Perhaps, my favorite aspect of live coding is its multimedia. The musical activity is often connected to visual arts activities, always live coded. Musicians and digital artists come together to create multi-level performances, sometimes - rarely - with explicit text messages projected onto the screen. Sometimes live coders also interact with actors, other musicians or others. Performance is not limited to the use of the computer, which sometimes arises more like a control room than a real tool.

From the 50s to today, computer music has created a great deal of practical and theoretical tools. Today we know how we can produce sounds of all kinds with a computer, simulating timbres of real objects or inventing new ones. We know how to modify the parameters of musical performances to obtain different expressiveness and emotions and we also know how to automatically create music in a way that is similar to human. Ok, this last point is only partially true, but it is quite common to let the computer produce autonomously music that respects particular constraints - like the music that humans write. What I mean is that the implementation of similar algorithms in a system for live coding is not unthinkable, although difficult for a small and hyper-fragmented community like TOPLAP. This is tied to the next point…

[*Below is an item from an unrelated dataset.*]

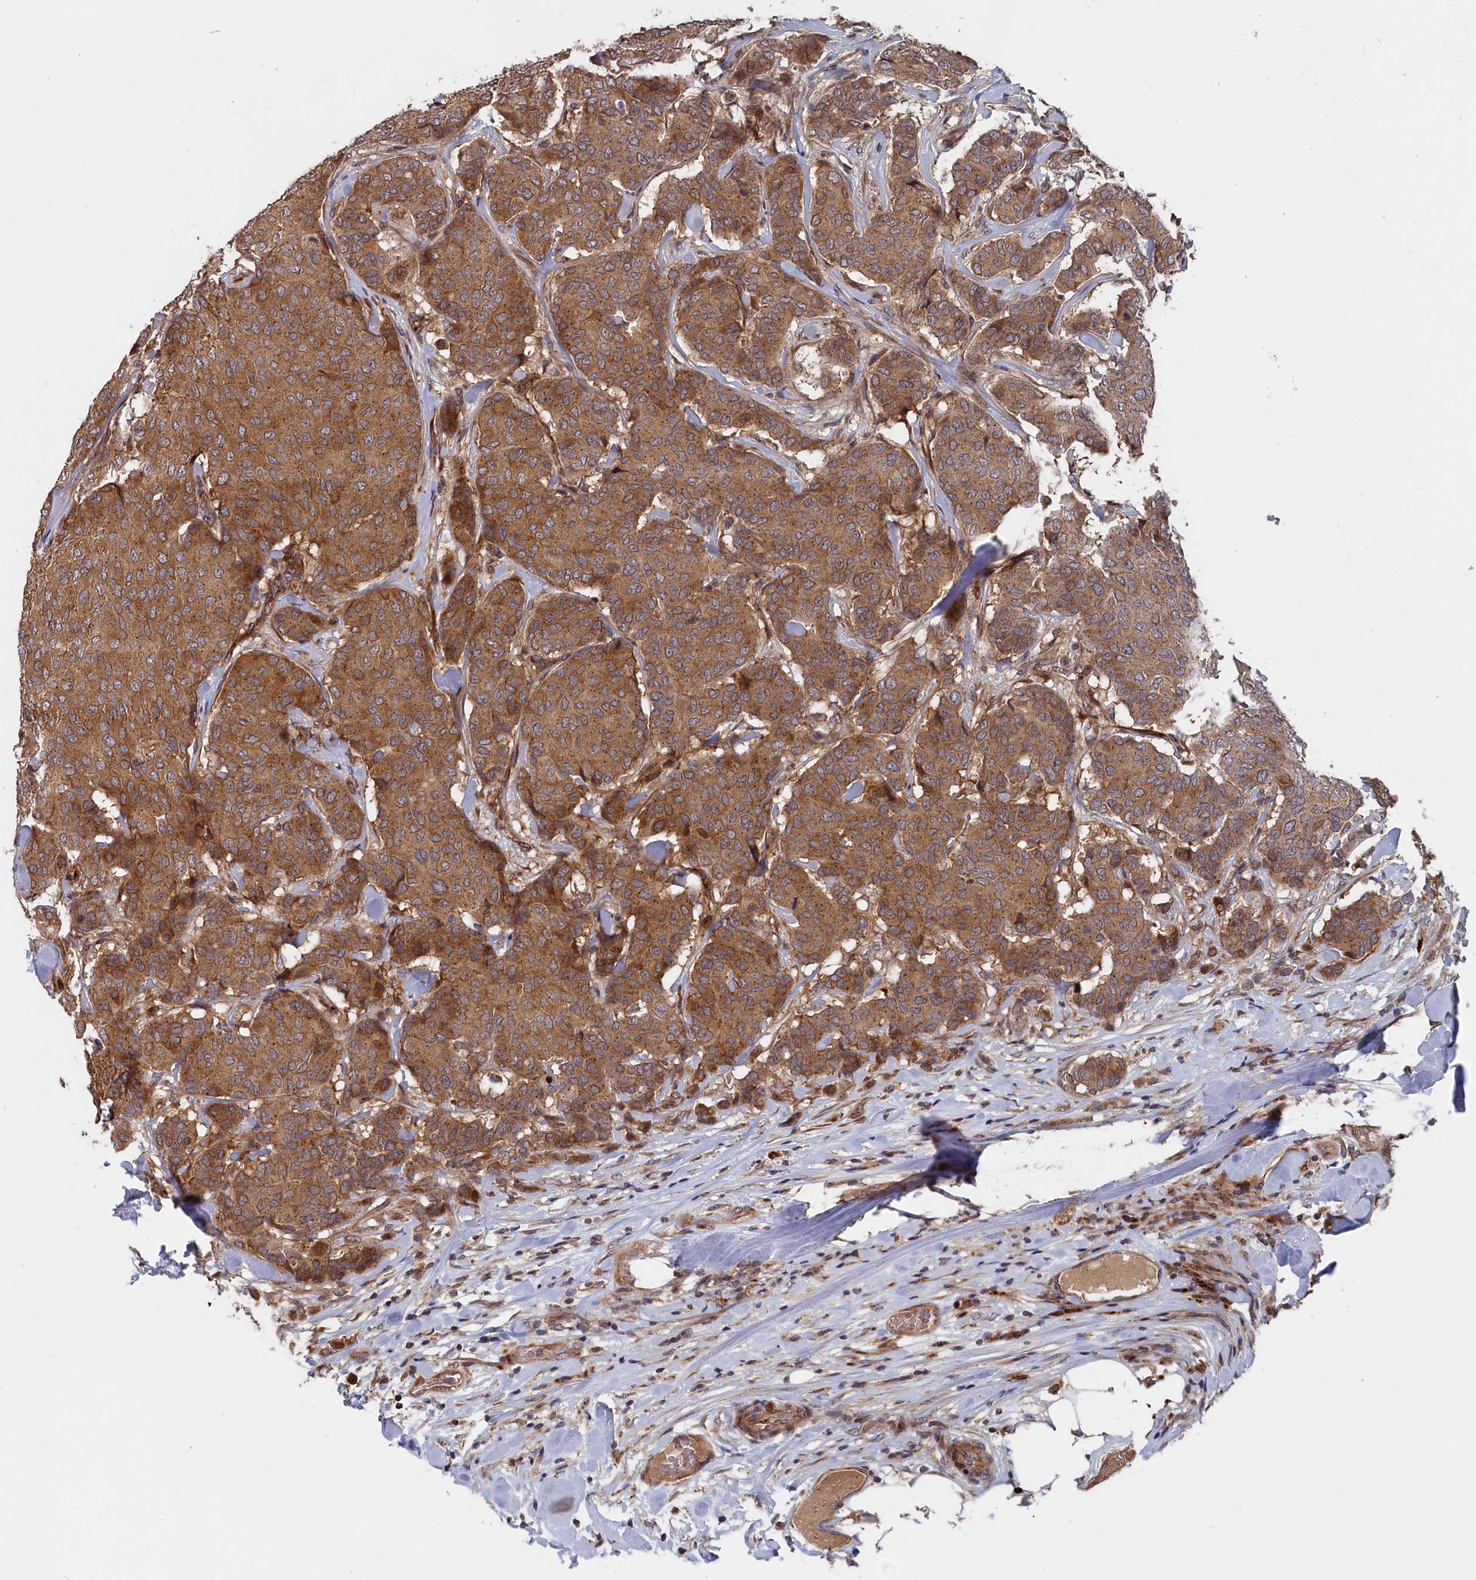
{"staining": {"intensity": "moderate", "quantity": ">75%", "location": "cytoplasmic/membranous"}, "tissue": "breast cancer", "cell_type": "Tumor cells", "image_type": "cancer", "snomed": [{"axis": "morphology", "description": "Duct carcinoma"}, {"axis": "topography", "description": "Breast"}], "caption": "Human breast cancer stained with a protein marker demonstrates moderate staining in tumor cells.", "gene": "TRAPPC2L", "patient": {"sex": "female", "age": 75}}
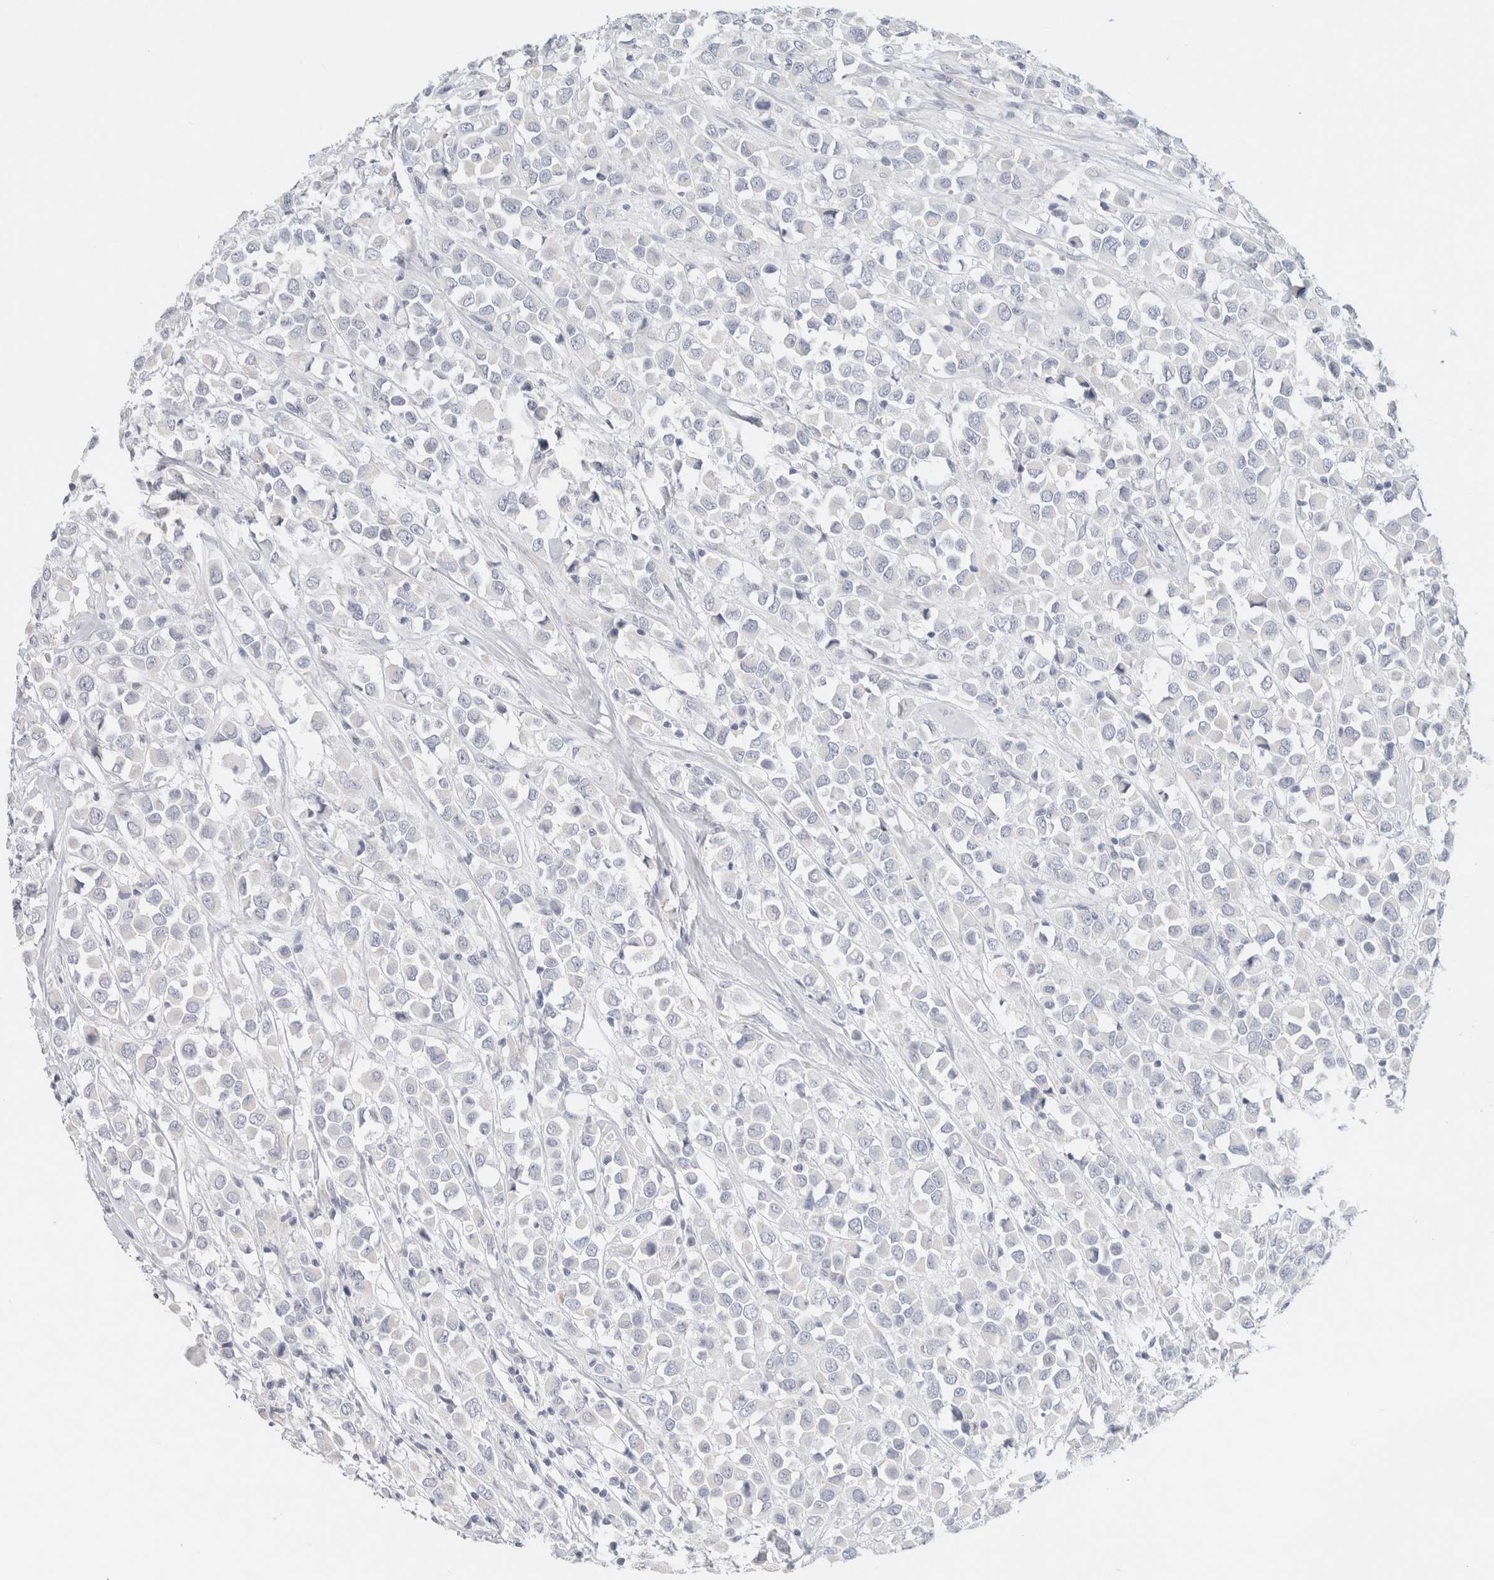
{"staining": {"intensity": "negative", "quantity": "none", "location": "none"}, "tissue": "breast cancer", "cell_type": "Tumor cells", "image_type": "cancer", "snomed": [{"axis": "morphology", "description": "Duct carcinoma"}, {"axis": "topography", "description": "Breast"}], "caption": "An immunohistochemistry (IHC) photomicrograph of breast cancer (infiltrating ductal carcinoma) is shown. There is no staining in tumor cells of breast cancer (infiltrating ductal carcinoma).", "gene": "NEFM", "patient": {"sex": "female", "age": 61}}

Despite being born 15 years ago and although it has grown enormously, TOPLAP is still quite small. The music technologies are constantly growing but the community has so far focused on possible interfaces, experimenting with visual, hybrid and text programming languages, focusing in particular on functional programming languages ​​- in this regard I had a discussion on the general chat of the group, most seem rather convinced of the superiority of the functional paradigm for the description of musical structures. Personally, even if I have tried just a little bit, I believe that live coding can make great leaps in quality by implementing other technologies (such as those mentioned in the previous point), which are independent of the interface used. The technologies that exist are relatively easily usable in live coding contexts due to the fact that it is not necessary the development of an entire graphical interface and the maintenance of compatibility between complex components as in the commercial software for music production.

All this is actually independent, I think, from the success or failure of live coding. What has been missing so far has been a great musical mind that knew how to make great use of the technologies. Without wishing to offend the current live coders, in my research I heard just a few performances that reached high artistic levels and not because of the technical difficulty - that will be slowly cut down. In short, musicians, go ahead because here there is land for you!